Qual è l'atteggiamento della maggior parte dei media?
I media parlano soprattutto di storie personali, umane, non ci sono stati atteggiamenti xenofobici da parte dei media.
E Alba Dorata?
Al momento non è molto visibile nello spazio pubblico.
La questione dei migranti sta rendendo più difficile il compito del governo e del Primo ministro, Tsipras, in questa difficile congiuntura economica?
In Grecia non ci si interroga su quanto la crisi influenzerà la tenuta del governo. Ci si chiede piuttosto come sia possibile che gli altri paesi europei mostrino atteggiamenti così ostili e xenofobi, e chiudano le frontiere. È evidente che la fiducia nell'Europa si sta erodendo. Forse, anzi, è più corretto dire che una buona parte dell'opinione pubblica in questo momento ritiene che siamo noi quelli che stanno difendendo i veri valori dell'Europa. Questo sta emergendo sempre di più, anche nei media, il fatto che ci sono paesi membri dell'Unione che violano valori europei, che non rispettano i diritti umani.
Cosa succederà alle persone che sono rimaste in Grecia?
I profughi stanno cominciando solo ora a rendersi conto che la rotta balcanica è chiusa. Le migrazioni, però, sono come l'acqua, non puoi fermarle. Si troveranno altre strade, anche se più pericolose e difficili. Molti, certo, resteranno. Per quanto riguarda eventuali rimpatri, avverranno nel quadro degli accordi presi dall'Unione. Su questo la Grecia, in quanto paese UE, non può decidere da sola. Molti chiederanno asilo in Grecia, almeno temporaneo, fino a quando i paesi di origine non saranno sicuri. Ma nessuno può prevedere quando Siria, Iraq o Afghanistan diventeranno sicuri.
L'educazione e l'impiego saranno delle sfide. In Grecia migranti irregolari e richiedenti asilo hanno il diritto di mandare i figli a scuola, i richiedenti asilo possono anche lavorare. A Diavata, ad esempio, ci sono 700 bambini, che dovranno andare a scuola. Certo, è una situazione incerta, le famiglie sperano di poter partire, ma per il momento non è possibile. Siamo ancora in una fase di prima accoglienza: cercare di nutrire e ospitare queste persone, dare un rifugio e assistenza sanitaria di base. Questa è la situazione ora. Certo, bisogna cominciare a pensare alla seconda fase.

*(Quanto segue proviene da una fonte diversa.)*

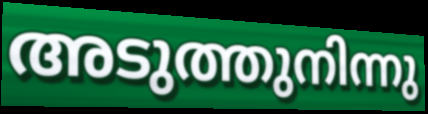
അടുത്തുനിന്നു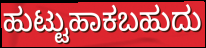
ಹುಟ್ಟುಹಾಕಬಹುದು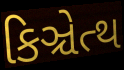
કિઞ્ચેત્થ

La crisi dei rifugiati ha cambiato i i rapporti tra Grecia e Turchia?
Non direi. C'è una certa coreografia delle relazioni tra Grecia e Turchia, tra le nostre due società, basata su alcune narrazioni comunemente accettate...

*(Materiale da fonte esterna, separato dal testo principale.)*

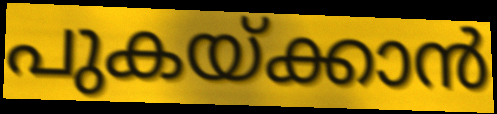
പുകയ്ക്കാൻ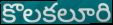
కొలకలూరి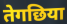
तेगछिया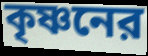
কৃষ্ণনেরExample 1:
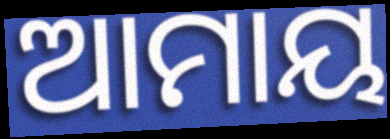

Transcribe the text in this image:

ଆମାୟ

Da parte di entrambe le società?
Parlo della società greca, ma la mano destra ha sempre bisogno della mano sinistra per funzionare. Ci sono stereotipi e narrazioni positive e negative, e continuano indipendentemente dalla crisi. All'interno dello stesso discorso puoi sentire parlare dell'ospitalità dimostrata dai turchi, che hanno accolto milioni di rifugiati, e del ruolo svolto dalla mafia turca, secondo alcuni con la connivenza delle istituzioni, nel trasporto dei profughi verso le isole greche. La crisi non ha trasformato le narrazioni, se mai le ha rafforzate.

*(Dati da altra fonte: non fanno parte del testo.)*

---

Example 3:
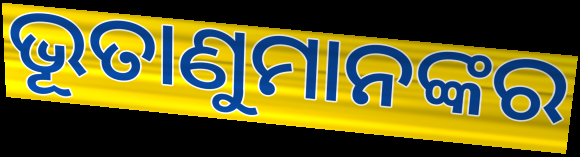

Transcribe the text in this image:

ଭୂତାଣୁମାନଙ୍କର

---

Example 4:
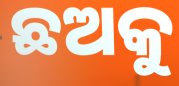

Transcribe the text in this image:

ଛଅକୁ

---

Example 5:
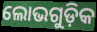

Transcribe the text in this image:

ଲୋଭଗୁଡ଼ିକ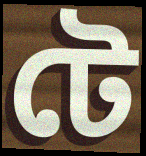
টে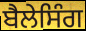
ਬੈਲੇਸਿੰਗ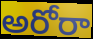
అరోరా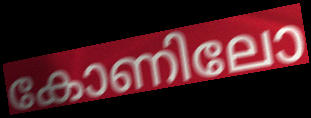
കോണിലോ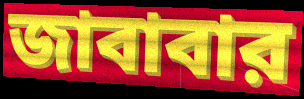
জাবাবার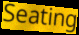
SeatingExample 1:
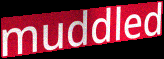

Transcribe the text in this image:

muddled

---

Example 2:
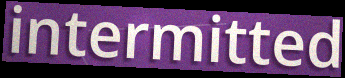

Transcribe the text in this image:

intermitted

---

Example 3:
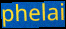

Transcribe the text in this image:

phelai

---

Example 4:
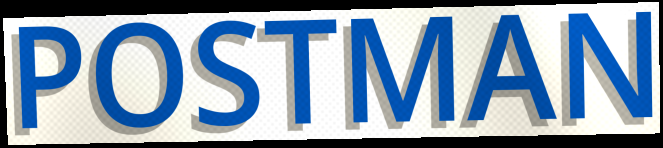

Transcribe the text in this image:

POSTMAN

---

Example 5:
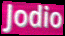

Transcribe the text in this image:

Cosa pensi dell'atteggiamento europeo nella gestione di questa crisi?
La cosa che più mi colpisce è l'assenza di una risposta coordinata da parte della società civile europea su questa questione, che oggi riguarda noi ma domani riguarderà qualcun altro. Ci sono problemi enormi che vanno affrontati, ad esempio la violazione delle normative internazionali sulla protezione umanitaria fatta dai paesi europei. E io sono sorpresa per il fatto che le organizzazioni non governative, le lobby della società civile a Bruxelles, facciano finta di nulla. È come se non si rendessero conto di cosa sta succedendo.